* [TEXTE PROPOSÉ]:
►

Okay, a priori cette consigne ne vous fait pas sauter au plafond et vous vous imaginez déjà avec un casque de centre d’appel délocalisé en Tunisie. S’il est vrai qu’envoyer des emails n’a rien de sexy quand on se rêve comme le nouveau Lemmy, il vous faudra bien vous rendre à l’évidence : c’est l’outil du 21ième siècle et la règle consiste à en envoyer… le moins possible. Commencez par supprimer cette adresse stupide que vous avez créé pour rigoler (guy.ligili@hotmail.com, Star_Fuckers_666@gmail.com, ce genre) et trouvez un nom capable d’imposer le respect. Ensuite, il est vivement conseillé de ne pas inonder l’Internet de mails en copié-collé, mais plutôt de méticuleusement sélectionner les professionnels (tourneurs, labels, SMAC…) avec qui vous souhaitez échanger. Deux avantages : gagner du temps (après tout votre boulot c’est de faire de la musique) et éviter de vous griller avec la moitié du milieu parce que le mail type écrit tard le soir en rentrant de tournée était rempli de fautes ou avec le mauvais lien vers votre clip. Avec la signature « musicalement » et l’envoi du mailing avec tous les destinataires en copie apparente, le mail de 50 lignes écrit à l’arrache avec de mauvais copié-collé devrait certainement vous couter votre place sur la prochaine saison de la Nouvelle Star (je déconne, c’est fini).

◄

* [SÉRIE D'EXERCICES]:
A. Pouvez-vous traduire en anglais cette phrase du texte sur l'envoi d'emails : « Ensuite, il est vivement conseillé de ne pas inonder l’Internet de mails en copié-collé, mais plutôt de méticuleusement sélectionner les professionnels (tourneurs, labels, SMAC…) avec qui vous souhaitez échanger. » ?
B. Répondez à ces questions sur le texte sur l'envoi d'emails :
(i) Quelle règle le texte donne-t-il pour l'envoi d'emails ?
(ii) Quelle signature le texte cite-t-il ?
(iii) Combien de lignes compte le mail écrit à l'arrache ?
C. Pouvez-vous reprendre le texte sur l'envoi d'emails après sa dernière phrase ?

* [DONNÉES BRUTES]:
►

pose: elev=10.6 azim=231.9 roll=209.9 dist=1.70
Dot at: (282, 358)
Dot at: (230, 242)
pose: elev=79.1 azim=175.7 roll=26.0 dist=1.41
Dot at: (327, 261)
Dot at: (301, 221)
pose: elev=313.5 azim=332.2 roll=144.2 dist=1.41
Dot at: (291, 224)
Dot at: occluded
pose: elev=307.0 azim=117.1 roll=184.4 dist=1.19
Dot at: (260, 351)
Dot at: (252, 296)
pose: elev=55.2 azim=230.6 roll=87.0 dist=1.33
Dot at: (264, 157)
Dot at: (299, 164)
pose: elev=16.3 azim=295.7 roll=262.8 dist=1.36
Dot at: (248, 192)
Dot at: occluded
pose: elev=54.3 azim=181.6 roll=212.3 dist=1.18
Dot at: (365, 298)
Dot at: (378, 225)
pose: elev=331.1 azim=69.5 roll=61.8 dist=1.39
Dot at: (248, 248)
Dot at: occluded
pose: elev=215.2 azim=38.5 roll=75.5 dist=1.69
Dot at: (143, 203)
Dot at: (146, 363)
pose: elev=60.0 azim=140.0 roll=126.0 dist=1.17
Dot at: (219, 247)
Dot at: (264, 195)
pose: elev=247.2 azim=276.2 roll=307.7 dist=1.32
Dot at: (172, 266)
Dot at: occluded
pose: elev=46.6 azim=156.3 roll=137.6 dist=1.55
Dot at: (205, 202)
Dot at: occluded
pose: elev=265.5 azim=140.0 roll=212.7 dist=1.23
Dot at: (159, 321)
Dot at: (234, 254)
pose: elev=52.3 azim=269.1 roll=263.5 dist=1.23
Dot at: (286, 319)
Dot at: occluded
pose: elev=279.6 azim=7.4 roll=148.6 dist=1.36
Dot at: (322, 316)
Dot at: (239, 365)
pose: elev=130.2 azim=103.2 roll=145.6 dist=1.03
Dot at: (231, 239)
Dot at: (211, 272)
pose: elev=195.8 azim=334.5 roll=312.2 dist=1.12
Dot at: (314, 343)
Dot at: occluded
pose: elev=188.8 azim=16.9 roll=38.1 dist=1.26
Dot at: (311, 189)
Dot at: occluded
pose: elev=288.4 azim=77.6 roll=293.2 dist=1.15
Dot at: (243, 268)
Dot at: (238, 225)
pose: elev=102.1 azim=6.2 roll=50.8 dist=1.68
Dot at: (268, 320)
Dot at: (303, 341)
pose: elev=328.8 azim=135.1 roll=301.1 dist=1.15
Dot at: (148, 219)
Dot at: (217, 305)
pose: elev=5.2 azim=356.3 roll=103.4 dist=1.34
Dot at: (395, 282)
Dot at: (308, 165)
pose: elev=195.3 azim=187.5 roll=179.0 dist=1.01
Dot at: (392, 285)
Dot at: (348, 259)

◄

* [CORRIGÉ DES EXERCICES]:
A. Next, you are strongly advised not to flood the Internet with copy-pasted emails, but rather to meticulously select the professionals (tour promoters, labels, SMAC…) you wish to correspond with.

B.
(i) En envoyer le moins possible.
(ii) La signature « musicalement ».
(iii) 50 lignes.

C.
Centre d'appel


DITES OUI À TOUT …


Quand on veut se faire connaître, (presque) tout est bon à prendre. Ne faites pas la fine bouche sur les dates mal payées ni sur la musique de pub qu’on vous propose pour cette marque de tampons hygiéniques (bon là, faudra prendre un pseudo par contre), l’important pour un groupe encore invisible, c’est d’exister. La durée de vie d’un groupe étant par définition courte (de 3 à 7 ans selon un récent sondage réalisé par l’institut MDR), autant mettre toutes les chances de votre côté en jouant partout en France, même aux pires conditions. Le jour où vous remplirez des Zenith comme Calogero avec la moitié des tracks en play-back, il sera peut-être temps de vous poser des questions, mais en attendant…

YESS


… MAIS SACHEZ DIRE NON


Comme Jean Pierre Raffarin, le Ringo Starr de la politique, l’a dit : « The yes needs the no to win against the no ». Bon, c’est vrai, ça ne veut rien dire. Mais l’ancien Premier Ministre avait au moins raison sur un truc : savoir dire non est aussi parfois un luxe. La date qu’on vous propose dans ce rade pourri à 600 km de chez vous en échange d’une bouteille d’eau calcaire, c’est non. Ce tremplin truqué où l’on gagne grâce au vote à main levée de ses fans (qui ont payé 25 € l’entrée), c’est non aussi. Quant à la signature sur ce prestigieux label qui vous propose de presser votre vinyle en Russie à 3000 exemplaires pour se faire de l’argent sur votre dos, c’est niet. Développer sa visibilité en tant que groupe émergent, ça veut non seulement dire savoir refuser la 55ième date en six mois dans sa ville d’origine, mais aussi sélectionner drastiquement ses participations aux Prix destinés à révéler les talents de demain. Si tu connais Ricard S.A. Live Music, on ne te fera pas l’affront de réexpliquer pourquoi c’est l’un des meilleurs. Toi-même tu sais.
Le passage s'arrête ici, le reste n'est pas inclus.